Fortunately, there are a number of useful tools and approaches that can explore uncertainty.  One emerging option is to embed a Monte Carlo approach into travel forecasts by varying key inputs such as population forecasts, the price of transit fares, tolls and parking charges, and even the value of time.  Another emerging technique is to develop a range of future scenarios (generally limited to between 4 and 6) that illustrate divergent future year conditions and then to work out what the key underlying differences are from the “baseline future” and then apply these in the forecasting process.  The downside to these techniques is that they can explode the number of results that must be examined and ultimately synthesized or reduced down to recommendations that can be understood by planners and policy makers.  While some decision makers are open to a somewhat open-ended process where technical outputs are given as ranges, others prefer or indeed insist on translating the answer back into what is essentially a point forecast.

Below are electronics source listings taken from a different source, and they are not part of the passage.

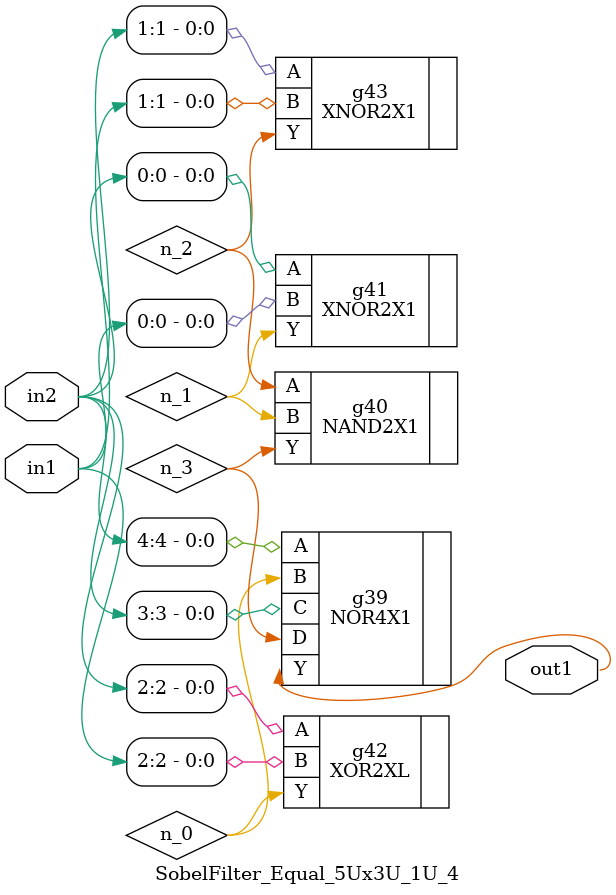
<source format=v>
`timescale 1ps / 1ps


module SobelFilter_Equal_5Ux3U_1U_4(in2, in1, out1);
  input [4:0] in2;
  input [2:0] in1;
  output out1;
  wire [4:0] in2;
  wire [2:0] in1;
  wire out1;
  wire n_0, n_1, n_2, n_3;
  NOR4X1 g39(.A (in2[4]), .B (n_0), .C (in2[3]), .D (n_3), .Y (out1));
  NAND2X1 g40(.A (n_2), .B (n_1), .Y (n_3));
  XNOR2X1 g43(.A (in2[1]), .B (in1[1]), .Y (n_2));
  XNOR2X1 g41(.A (in2[0]), .B (in1[0]), .Y (n_1));
  XOR2XL g42(.A (in2[2]), .B (in1[2]), .Y (n_0));
endmodule


</source>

This presentation will investigate three common planning exercises that rely on transportation forecasts: evaluating a regional plan, alternatives analysis for a transit corridor and a business case (or other go-no go decision) for a transportation project and demonstrate how extreme uncertainty about future conditions could be incorporated into each of them, along with recommendations on how to manage the process and bound the analysis to avoid overwhelming and exhausting stakeholders.

Presentation Description (max. 50 words) This presentation will investigate three common planning exercises that rely on transportation forecasts: evaluating a regional plan, alternatives analysis for a transit corridor and a business case for a transportation project and demonstrate how extreme uncertainty about future conditions could be incorporated into each of them.